- WHAT THIS TASK INVOLVES: Rewrite the random-number code from the part beginning "max_x <- max(x)" through "a given range.", substituting "upper_x" for each "max_x".

- TEXT SHOWN:
## Generating Random Numbers From Any Non Negative Function

Here's some R code that generates random numbers from the probability distribution described by a given non-negative function. This can be useful when running simulations or generating datasets for testing purposes.

For example, suppose you want to generate random data from a distribution that looks something like this back-of-an-envelope sketch: To do this, you:

1. Mimic your function (the one sketched above) by creating a spline function that interpolates between a bunch of points (perhaps generated using an interactive plot).
2. Generate a cumulative distribution function (CDF) from that function.
3. Take the inverse of it.
4. Run the resulting function on numbers selected from a uniform distribution.

Here's the code and the graphs it generates illustrating the above steps:

spline_function <- function(x, y){
# Returns a spline function (made up of cubic polynomials) that interpolates the
# points given by the x and y vectors. The function has range [min(x), max(x)].
fn <- splinefun(x, y, method="natural")
min_x <- min(x)
max_x <- max(x)
f <- function(x){
y <- fn(x)
y[x < min_x | max_x < x] <- NA
return(y)
}
return(f)
}

cdf <- function(fn, min_x, max_x){
# Returns a cumulative distribution function for a non-negative function over a given range.
f <- function(x){
y <- rep(NA, length(x))
total_area_under_curve <- integrate(fn, min_x, max_x)\$value
apply_fn <- function(xval){integrate(fn, min_x, min(xval, max_x))\$value}
y[min_x <= x & x <= max_x] <- sapply(x[min_x <= x & x <= max_x], FUN=apply_fn) / total_area_under_curve
y[x < min_x] <- 0
y[x > max_x] <- 1
return(y)

- DATA SUPPLIED:
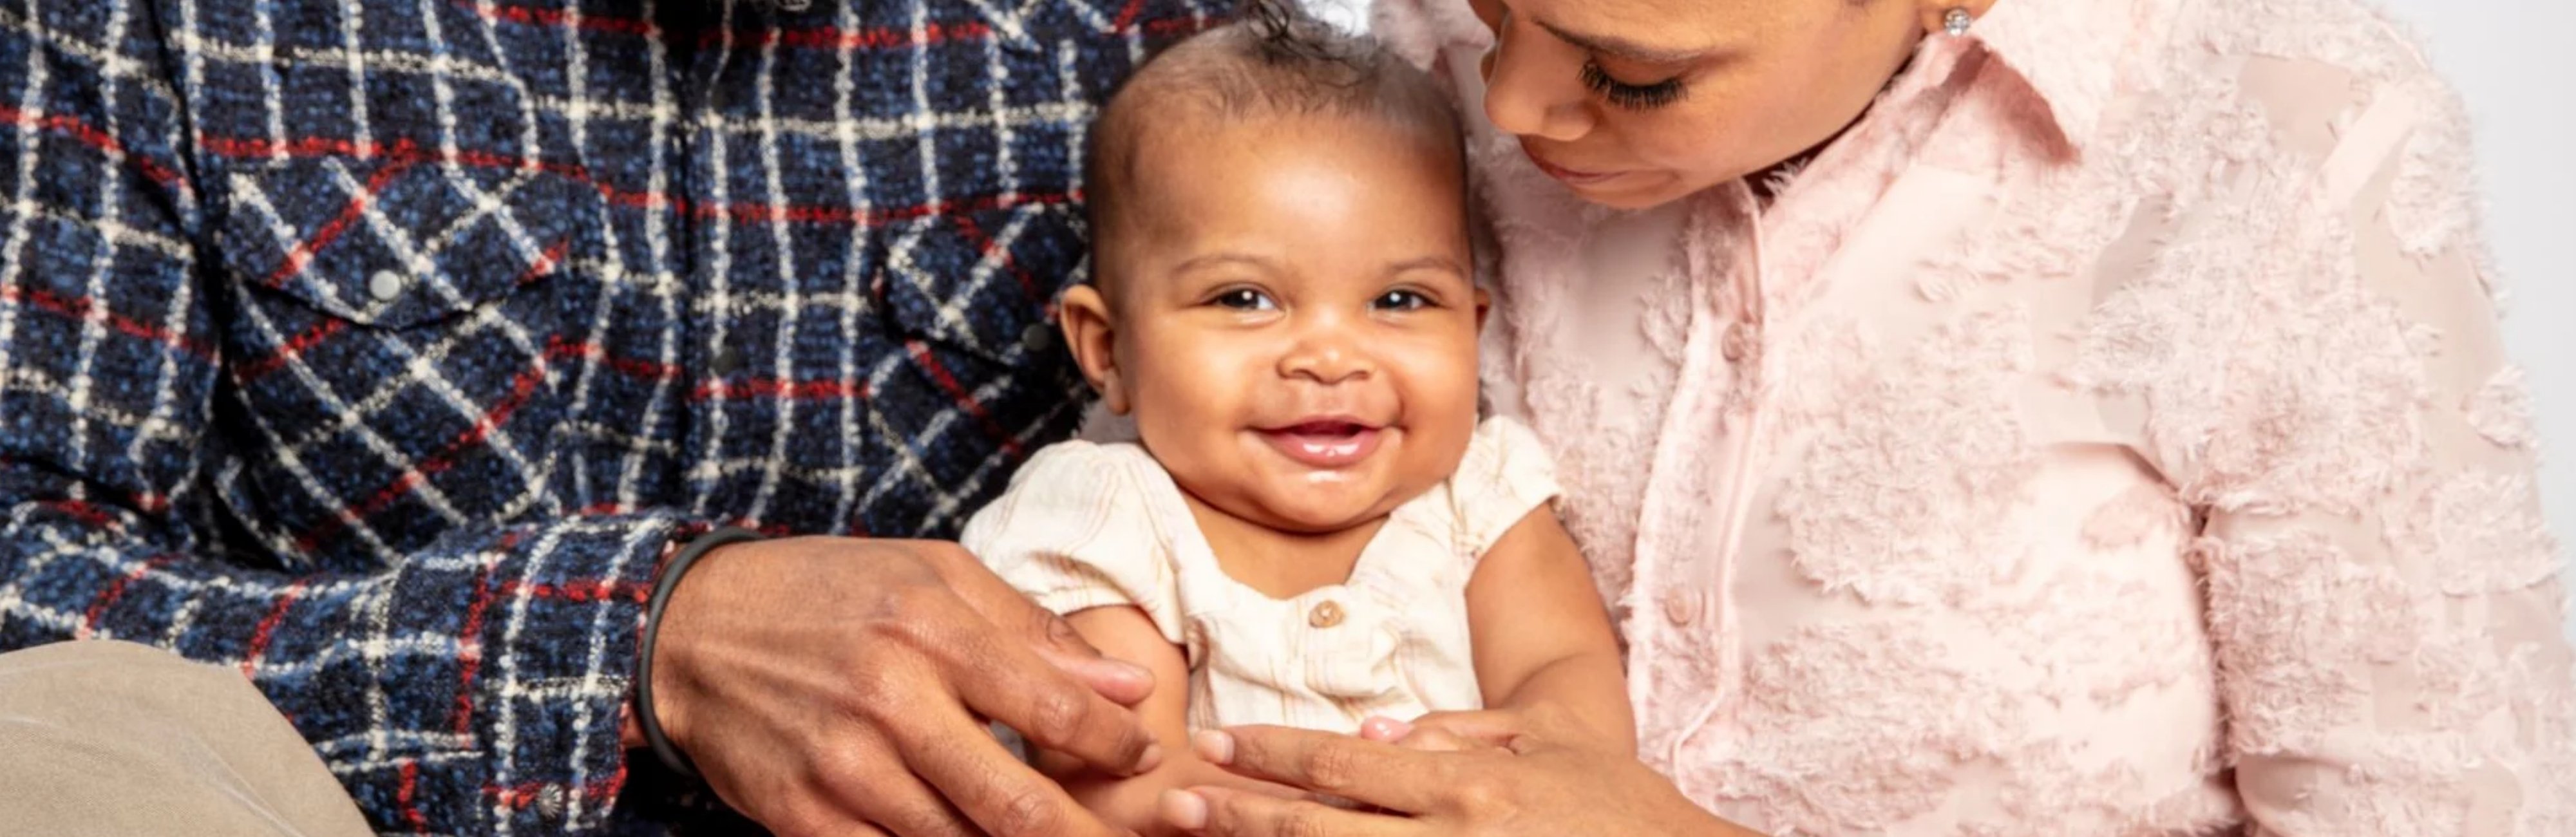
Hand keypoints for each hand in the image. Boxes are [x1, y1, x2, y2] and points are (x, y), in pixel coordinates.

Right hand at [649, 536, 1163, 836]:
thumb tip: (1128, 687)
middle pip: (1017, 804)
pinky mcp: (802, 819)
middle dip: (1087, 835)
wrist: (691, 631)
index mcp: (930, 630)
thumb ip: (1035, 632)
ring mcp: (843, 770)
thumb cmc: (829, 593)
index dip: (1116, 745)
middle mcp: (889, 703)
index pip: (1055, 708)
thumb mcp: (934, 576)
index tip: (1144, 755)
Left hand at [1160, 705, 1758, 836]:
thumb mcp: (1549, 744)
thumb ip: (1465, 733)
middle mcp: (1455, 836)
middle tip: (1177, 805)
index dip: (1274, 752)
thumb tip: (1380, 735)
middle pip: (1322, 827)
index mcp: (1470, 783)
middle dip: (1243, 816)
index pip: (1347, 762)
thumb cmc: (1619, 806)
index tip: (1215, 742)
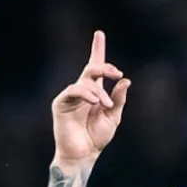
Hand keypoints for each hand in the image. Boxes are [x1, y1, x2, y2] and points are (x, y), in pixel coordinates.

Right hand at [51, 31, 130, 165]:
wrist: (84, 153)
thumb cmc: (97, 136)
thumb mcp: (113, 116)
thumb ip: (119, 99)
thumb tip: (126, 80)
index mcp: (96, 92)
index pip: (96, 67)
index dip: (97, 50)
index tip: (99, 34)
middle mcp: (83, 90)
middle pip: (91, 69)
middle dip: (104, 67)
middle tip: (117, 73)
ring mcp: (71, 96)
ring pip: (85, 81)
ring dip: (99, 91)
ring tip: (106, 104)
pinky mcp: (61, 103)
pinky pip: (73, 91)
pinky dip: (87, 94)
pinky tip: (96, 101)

- RESPONSE TO THIS TASK:
upper_x <- max(x)
f <- function(x){
y <- fn(x)
y[x < min_x | upper_x < x] <- NA
return(y)
}
return(f)
}

cdf <- function(fn, min_x, upper_x){
# Returns a cumulative distribution function for a non-negative function over a given range.